At its second meeting the 30 members of the Library and Archives Canada Services Advisory Board, who met in Ottawa on Friday 7 March, made clear recommendations. Here are some of the main items.
On hours of service at 395 Wellington, it was recommended by a majority vote that the hours of operation for full service be 9-4 on Monday, Wednesday and Friday, and 10 - 5 on Tuesday and Thursday. The Board recognized that with a wide variety of users these will leave some dissatisfied. The option of having some full service hours on Saturdays was raised and considered by LAC for the longer-term.
Other measures to extend the hours of useful operation at 395 Wellington, but short of full service, are being introduced including remote ordering, extending the hours for use of digital cameras and microform machines.
A commitment to rethink many of the operations, including the 3rd floor service area (fish bowl) and reducing paperwork such as by introducing one time authorization for use of digital cameras.
Changing the description of the building organization to avoid the confusion of the current "reference" and "consultation" terminology.
The time frame of introduction of many of these changes is the end of June, and the operation will be kept under review with a view to further improvements.

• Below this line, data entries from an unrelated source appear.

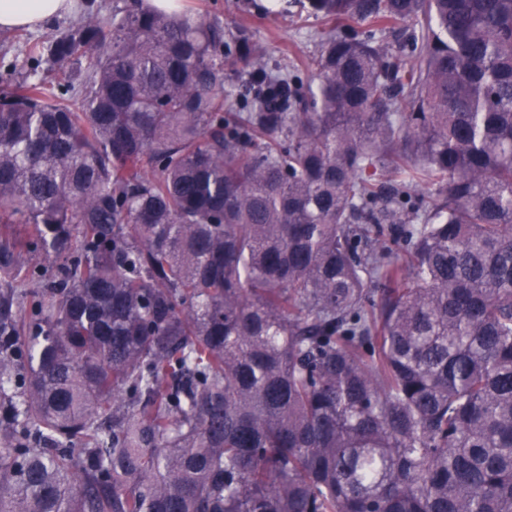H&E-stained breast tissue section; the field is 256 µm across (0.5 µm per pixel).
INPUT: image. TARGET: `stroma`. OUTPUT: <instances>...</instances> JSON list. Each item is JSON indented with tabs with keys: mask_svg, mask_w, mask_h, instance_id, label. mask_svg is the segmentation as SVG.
<instances>
[{
	"mask_svg": "<svg viewBox=\"0 0 512 512\" xmlns=\"http://www.w3.org/2000/svg\"><path fill=\"white\" fill-rule=\"evenodd\" d=\"M185 4L190 10L218 16L225 26L249 31L252 51L237 61L224 83L233 97L249 94L255 62H264L271 70L307 63L318 55L321 38L332 27L331 22L308 13V0H185ZM77 20L72 12L40 30L0 31V56L26 59L33 45Z\"/></svg>",
	"mask_w": 512,
	"mask_h": 512,
	"instance_id": "35a3bbf8",
	"label": "stroma"
}]
</instances>
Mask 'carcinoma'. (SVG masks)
<instances>
[{
	"label": "carcinoma",
	"mask_w": 512,
	"mask_h": 512,
	"mask_svg": "<svg viewBox=\"0 0 512 512\" xmlns=\"http://www.w3.org/2000/svg\"><path fill=\"white\" fill-rule=\"evenodd\" d=\"M140 2L0 60V512H512V0ZM185 1V2H184ZM144 0V7L187 9L215 14L230 29L239 26L251 36L252 52L240 58L228 72L224 88L230 97L247 96L257 59L277 72L278 65L303 61L308 64L319 53L323 34L342 24L326 21L307 12L308 0ZM276 1V5H272Z\"/></svg>",
	"instance_id": "obj_1"
}]
</instances>
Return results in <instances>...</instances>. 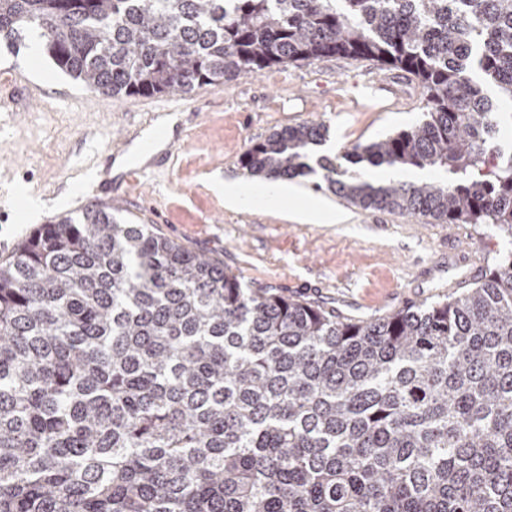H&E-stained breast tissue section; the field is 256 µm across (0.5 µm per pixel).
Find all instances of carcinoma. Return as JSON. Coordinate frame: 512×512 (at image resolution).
I'll use <instances>...</instances> for the list:
<instances>
[{
  "mask_svg": "<svg viewBox=\"0 0 512 512\" xmlns=\"http://www.w3.org/2000/svg\"><path fill=\"white\" fill-rule=\"evenodd\" d=\"M112 97L340 56L412 75L428 119L327 181L349 204L512 244V0H0V38ZM321 123L240 158L303 175ZM0 512H512V247L370 321L273 290L103 205L0 262Z\"/></svg>",
  "mask_w": 512,
  "mask_h": 512,
  "instance_id": "1",
  "label": "carcinoma"
}]
</instances>
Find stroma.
I'll use <instances>...</instances> for the list:
<instances>
[{
  "label": "stroma",
  "instance_id": "obj_1",
  "mask_svg": "<svg viewBox=\"0 0 512 512\" xmlns=\"http://www.w3.org/2000/svg\"><path fill=\"white\" fill-rule=\"evenodd\" d=\"M15 82L0 98V261L56 216L92 204L149 225L189 251L206 255L247 287L297 296L356 320L442 300L462 290L463 244L491 268L507 242L487 226L436 224L348 204L329 187L320 159L337 177L366 175L348 162L352 148L422 124L427 111L417 82L371 61L329 57L274 66L188 94L112 98L89 91L30 48L0 43V79ZM176 113L170 147L144 171L123 154L134 177L104 167L107 148L133 145L162 113ZM328 128L310 146L312 174L295 182L349 215L343 224H298L276 210L229 211L216 178H245L247 147L289 125ZM43 202L28 219L19 191Z\"/></svg>",
  "mask_w": 512,
  "mask_h": 512
}]
</instances>
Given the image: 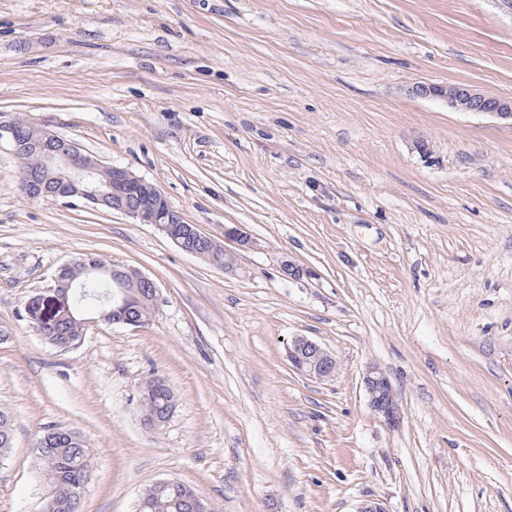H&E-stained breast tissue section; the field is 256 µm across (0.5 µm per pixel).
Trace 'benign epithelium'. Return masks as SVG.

The Board strongly recommended LAC not implement filtering software on public Internet work stations but introduce individual log on using the existing client card to discourage abuse and assist tracing abusers.
The board heard a report on the impact on LAC of the CBC TV series "Who Do You Think You Are." Demand on the LAC servers jumped four times immediately following the TV program, with peaks evident as the program was broadcast in different timezones. LAC commented that "both new and repeat visitors grew over the duration of the series, suggesting both trial and repeat use of the promoted resources." Reportedly CBC experienced larger audience numbers than expected, but have yet to announce a decision on a second series. The cost of the series to LAC was $400K plus in-kind support.
One of the greatest concerns raised by the Board at its previous meeting, and in the other consultations, was on finding aids. LAC is converting existing finding aids to digital form, making the information searchable or browsable (depending on the quality of OCR possible), and uploading finding aids to the LAC website. In the fiscal year ending this month Adjutant-Generals Office, Lower Canada (Correspondence); Penitentiary Branch, Department of Justice (Operational Records); Canada Post philatelic collection; records relating to Canada in the Public Record Office; and various political and/or social materials finding aids have been addressed. I got the impression that there was encouraging progress, although the task is large, especially considering that there are collections without adequate finding aids.
There was an extended discussion on items raised by Board members. It was requested that these be recorded in the meeting summary and that LAC indicate what action they will take. Topics varied from the local, such as parking at LAC, to the strategic. Included in the latter were issues of licensing of digital materials, partnerships, cherry-picking of items from larger collections for LAC acquisition, national leadership on newspaper digitization, and making the LAC photographic collection more available online.
For genealogy one item of particular interest mentioned, that might be acquired, was a microfiche collection of Canadian Pacific employee records starting in the 19th century held at the company offices in Calgary.
As the Board is advisory it can only make recommendations. Decisions are made by LAC management.